一定是這個房間的主人與田恬氣場太過相符,他閉眼還沒兩三分鐘,室內唯一的呼吸漸漸變得綿長,連蕭盼山收拾完東西也睡去了。
空氣安靜。
擺在床頭的蘑菇鬧鐘滴滴答答。
時針一點點挪動,等走到二時,門口傳來細微響聲。田恬睡眠淺,他幾乎是第一時間便完全清醒,卻下意識往被窩更深處躲——完全是先前與柳相旬住一起的條件反射,又小心翼翼環住短袖下擺,免得被變態偷襲。
會是誰,蕭盼山?
田恬隨即否認了這個念頭,那個半自來卷的自來熟,就算有賊心也沒這個賊膽,從躲在門口偷聽可見一斑。
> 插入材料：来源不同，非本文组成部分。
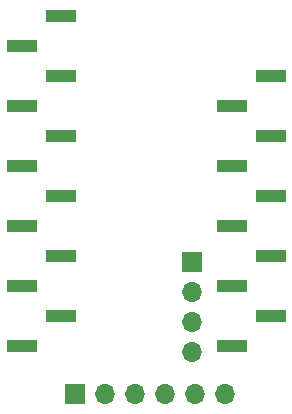
<source format=gbr>
%TF.GenerationSoftware,KiCad,Pcbnew,(5.1.10)-1*%
%TF.CreationDate,2021-11-28T18:03:10+01:00*%
%TF.ProjectId,M5StampC3,4d355374-616d-4704-9333-2e6b69636164,rev?*%
%TF.SameCoordinates,Original*%
%TF.FileFunction,Soldermask,Bot*%
%TF.FilePolarity,Negative*%
%FSLAX46Y46*%
G04 Gerber Fmt 4.6, Leading zero omitted, Abs format (unit mm)*
G04 Created by KiCad (PCBNEW (5.1.10)-1) date 2021-11-28 18:03:10*
%MOMM*%
%LPD*%
G01*
G04 APERTURE LIST*
%ADD10O,1.700000X1.700000*%
%ADD11R,1.700000X1.700000*%
%ADD12R,2.510000X1.000000*%
G04 APERTURE END LIST*
D10*
%TO.C,J4*%
X129286000Y-78740000D03*
X129286000Y-76200000D03*
X129286000Y-73660000D03*
D11*
X129286000Y-71120000D03*
%TD*%
D10*
%TO.C,J3*%
X132080000Y-82296000D03*
X129540000Y-82296000D03*
X127000000Y-82296000D03*
X124460000Y-82296000D03*
X121920000Y-82296000D03*
D11*
X119380000Y-82296000D03*
%TD*%
D12*
%TO.C,J2*%
X132635000Y-78232000D03*
X132635000Y-73152000D03*
X132635000Y-68072000D03*
X132635000Y-62992000D03*
X132635000Y-57912000D03*
X135945000Y-75692000D03*
X135945000Y-70612000D03*
X135945000Y-65532000D03*
X135945000Y-60452000D03*
X135945000Y-55372000D03*
%TD*%
%TO.C,J1*%
X114855000Y-78228000D03*
X114855000Y-73148000D03*
X114855000Y-68068000D03*
X114855000Y-62988000D03*
X114855000Y-57908000D03*
X114855000Y-52828000D03*
X118165000Y-75688000D03*
X118165000Y-70608000D03*
X118165000Y-65528000D03*
X118165000Y-60448000D03*
X118165000Y-55368000D03*
X118165000Y-50288000D03*
%TD*%
M02*

</source>
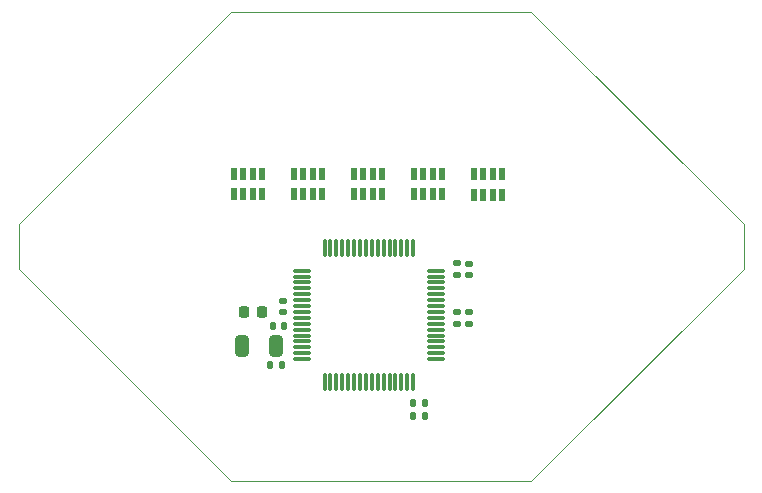
<source format=gbr>
%TF.GenerationSoftware,KiCad,Pcbnew,(7.0.0)*%
%TF.CreationDate,2023-03-06T19:23:03-05:00*%
%TF.ProjectId,cyton daisy,6379746f-6e20-4646-9169-73792e6b6963,rev?*%
%TF.SameCoordinates,Original*%
%TF.FileFunction,Paste,Top*%
%TF.FilePolarity,Positive*%
%FSLAX46Y46*%
G04 Gerber Fmt 4.6, Leading zero omitted, Abs format (unit mm)*
G04 Created by KiCad (PCBNEW (7.0.0)) date 2023-03-06 19:23:03*
%MOMM*%
%LPD*%
G01*
G04 APERTURE LIST*
G04 Aperture macros list*
%AMRoundRect*
0 Rectangle with rounded corners*
0 $1 Rounding radius*
0 $2 $3 $4 $5 $6 $7 $8 $9 X,Y pos of 4 corners*
0 Add a 4 corners polygon primitive as box body*
4,1,4,$2,$3,$4,$5,$6,$7,$8,$9,$2,$3,0*
0 Add four circle primitives for the rounded corners*
1,1,$1+$1,$2,$3*
1,1,$1+$1,$4,$5*
1,1,$1+$1,$6,$7*
1,1,$1+$1,$8,$9*
0 Add four rect primitives between the rounded corners*
20,1,$1+$1,$2,$3,$4,$5,0*
20,1,$1+$1,$4,$5,$6,$7,0*
20,1,$1+$1,$6,$7,$8,$9,0*
20,1,$1+$1,$8,$9,$2,$3,0*%
G04 Aperture macros list end*
%ADD10RoundRect,0.225000X0.225000X0.250000X-0.225000X0.250000X-0.225000X-0.250000X0.225000X-0.250000X0*%
%ADD11RoundRect,0.037100X-0.227900X0.447900X-0.227900X-0.447900X0.227900X-0.447900X0.227900X0.447900X0*%
%ADD12RoundRect,0.037100X0.227900X-0.447900X0.227900X0.447900X-0.227900X0.447900X-0.227900X-0.447900X0*%
%ADD13RoundRect,0.140000X0.170000X-0.140000X0.170000X0.140000X-0.170000X0.140000X-0.170000X-0.140000X0*%
%ADD14RoundRect,0.140000X-0.170000X0.140000X-0.170000X-0.140000X0.170000X-0.140000X0.170000X0.140000X0*%
%ADD15RoundRect,0.135000X-0.185000X0.135000X-0.185000X-0.135000X0.185000X-0.135000X0.185000X0.135000X0*%
%ADD16RoundRect,0.140000X-0.140000X-0.170000X0.140000X-0.170000X0.140000X0.170000X-0.140000X0.170000X0*%
%ADD17RoundRect,0.075000X-0.075000X0.662500X-0.075000X-0.662500X0.075000X-0.662500X0.075000X0.662500X0*%
%ADD18RoundRect,0.075000X-0.662500X0.075000X-0.662500X-0.075000X0.662500X-0.075000X0.662500X0.075000X0*%
%ADD19RoundRect,0.250000X-0.325000X-0.650000X0.325000X-0.650000X0.325000X0.650000X-0.325000X0.650000X0*%
%TA.AperFunction,Profile*%
%ADD20C,0.101600*%
%TD*%
G04 APERTURE END LIST*
D10*
%TO.C,C13*%
X129603800Y-101625400D03*
X128053800Y-101625400D03*
%TD*%
D11*
%TO.C,R2*%
X134683200Y-89916000D03*
X133883200Y-89916000D03*
X133083200Y-89916000D03*
X132283200Y-89916000D03*
D12*
X132283200Y-91666000D03*
X133083200Y-91666000D03*
X133883200Y-91666000D03*
X134683200Y-91666000D03*
%TD*%
D13*
%TO.C,C14*%
X131343400Y-101648200D03*
X131343400Y-100688200D03*
%TD*%
D14*
%TO.C,C15*%
X147143900Y-97528000D03*
X147143900Y-98488000D03*
%TD*%
D15*
%TO.C,R6*%
X146102500Y-97496000D03*
X146102500Y-98516000D03*
%TD*%
D11*
%TO.C,R1*%
X129603200Y-89916000D03*
X128803200Y-89916000D03*
X128003200Y-89916000D03*
X127203200Y-89916000D03*
D12*
X127203200Y-91666000D03*
X128003200Y-91666000D03*
X128803200Y-91666000D03*
X129603200Y-91666000D03*
%TD*%
D16*
%TO.C,C11*%
X130281800Y-106146600D03*
X131241800Y-106146600D03*
%TD*%
D11*
%TO.C,R5*%
X149923200Y-89941400D03*
X149123200Y-89941400D03*
X148323200Y-89941400D03*
X147523200Y-89941400D03*
D12*
X147523200Y-91691400D03*
X148323200Y-91691400D03*
X149123200Y-91691400D03*
X149923200Y-91691400D03*
%TD*%
D16*
%TO.C,C19*%
X142392400Y-110388400D03*
X143352400Y-110388400D03*
%TD*%
D14*
%TO.C,C10*%
X146075400Y-101650800D03*
X146075400Y-102610800D03*
%TD*%
D17*
%TO.C,U1*%
X142384900Y-96206300D03*
X141884900Y-96206300D03*
X141384900Y-96206300D03*
X140884900Y-96206300D03*
X140384900Y-96206300D03*
X139884900Y-96206300D03*
X139384900Y-96206300D03*
X138884900Y-96206300D03*
X138384900Y-96206300D03*
X137884900Y-96206300D03*
X137384900Y-96206300D03*
X136884900Y-96206300D03*
X136384900Y-96206300D03*
X135884900Y-96206300D03*
X135384900Y-96206300D03*
X134884900Y-96206300D03*
D18*
X132972400Y-98118800D03*
X132972400Y-98618800D03*
X132972400Y-99118800D03*
X132972400Y-99618800D03*
X132972400Y-100118800D03*
X132972400Y-100618800D03*
X132972400Y-101118800D03*
X132972400Y-101618800D03*
X132972400Y-102118800D03*
X132972400Y-102618800D03*
X132972400Y-103118800D03*
X132972400Y-103618800D03*
X132972400Y-104118800D03*
X132972400Y-104618800D03*
X132972400Y-105118800D03*
X132972400Y-105618800D03*
D17*
X134884900Y-107531300D03*
X135384900Y-107531300D03*
X135884900Y-107531300D03*
X136384900Y-107531300D03*
X136884900Y-107531300D03*
X137384900Y-107531300D03*
X137884900Y-107531300D03*
X138384900Y-107531300D03*
X138884900Y-107531300D03*
X139384900Y-107531300D03*
X139884900Y-107531300D03*
X140384900Y-107531300D03*
X140884900Y-107531300D03*
X141384900Y-107531300D03*
X141884900Y-107531300D03*
X142384900Y-107531300D03*
D18*
X144297400Y-105618800D03*
X144297400Y-105118800D03*
X144297400Y-104618800D03*
X144297400Y-104118800D03*
X144297400Y-103618800D03*
X144297400Y-103118800D03*
X144297400Y-102618800D03*
X144297400Y-102118800D03*
X144297400Y-101618800D03*
X144297400Y-101118800D03*
X144297400Y-100618800D03*
X144297400Y-100118800D03*
X144297400Y-99618800D03*
X144297400Y-99118800D03*
X144297400Y-98618800D03*
X144297400Y-98118800D03*
%TD*%
D14*
%TO.C,C8*%
X147142200Y-101650800D03*
X147142200Y-102610800D03*
%TD*%
D11*
%TO.C,R4*%
X144830600Y-89916000D03*
X144030600Y-89916000D03*
X143230600Y-89916000D03*
X142430600Y-89916000D03*
D12*
X142430600Y-91666000D03*
X143230600Y-91666000D03*
X144030600Y-91666000D03*
X144830600Y-91666000D03*
%TD*%
D16*
%TO.C,C6*%
X130485000Y-102844600D03*
X131445000Y-102844600D03*
%TD*%
D11*
%TO.C,R3*%
X139763200Y-89916000D03*
X138963200Y-89916000D03*
X138163200Y-89916000D03*
X137363200Y-89916000D03*
D12*
X137363200Y-91666000D03*
X138163200Y-91666000D03*
X138963200Y-91666000D03*
X139763200Y-91666000D03*
%TD*%
D16*
%TO.C,C21*%
X142392400Y-109347000D03*
X143352400Y-109347000D03*
%TD*%
D19*
%TO.C,C12*%
X127861800Y-104470200D03*
X130811800Y-104470200D03*
%TD*%
D20*
X170357800Y-94183200D02*
X170357800Y-97942400D01*
X152374600Y-115900200D01*
X126974600Y-115900200D01*
X108991400Y-97942400D01*
X108991400Y-94208600D01*
X126974600Y-76225400D01*
X152400000Y-76225400D01*
X170357800Y-94183200D01*
M02*

</source>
來人應該不重,落腳步伐稍輕,像是刻意練過般,每一步拿捏的力度都極好。若不是田恬本就有些精神衰弱,身邊躺了人都能一覺睡到天亮。
隨著聲音接近,等抵達床邊時,那響動猛地頓住,似乎總算察覺床上有一活人存在,響起的詢問略帶質疑。
「蕭盼山,我說過什麼?敢上我的床,狗腿都給你打骨折。」
低沉、略啞,帶著長途跋涉後的疲憊,迴蕩在不算大的房間,如潮水細細密密壓在田恬身上,激得他腳趾微蜷。
說那遲快,那人反手從門後立桶中抽出高爾夫球桿,金屬之間的碰撞聲叮噹,田恬頓時渾身冷汗。
他之所以如此熟悉,柳相旬曾用這東西壓住他短褲,直到逼他掙扎脫下長筒襪才肯罷休。
而現在——
「別,求你!」
田恬猛地抬手抓住那人的手腕,聲音是刻意偽裝出來的小而微弱,帶著是男人都無法抗拒的……一點點夾子音。
「哥哥,就讓我借住一晚,好嗎?」
話音剛落。
床頭壁燈被人扭亮。
田恬對上一頭如秋栗般亮褐色的髮絲,以及在看清他面容與僅穿條內內的下半身後,目光從憤怒到困惑再到不可思議。
——他認識自己。
瞬間,田恬心裡有了主意。
他鴨子坐在床,腳踝微陷被褥,稍稍拉下衣擺,遮住露出的雙腿,貝齒咬住下唇,視線飄忽就是不肯與面前男人對視。
即便他眼神里透出後怕,可嘴角微勾,露出甜甜笑容:「謝謝哥哥。」
成功了。
第54章
直到蕭何放下球桿, 從床邊坐下,平穩了呼吸,看著抱住自己被子躲在牆角的男生, 心底依舊無法平息震驚。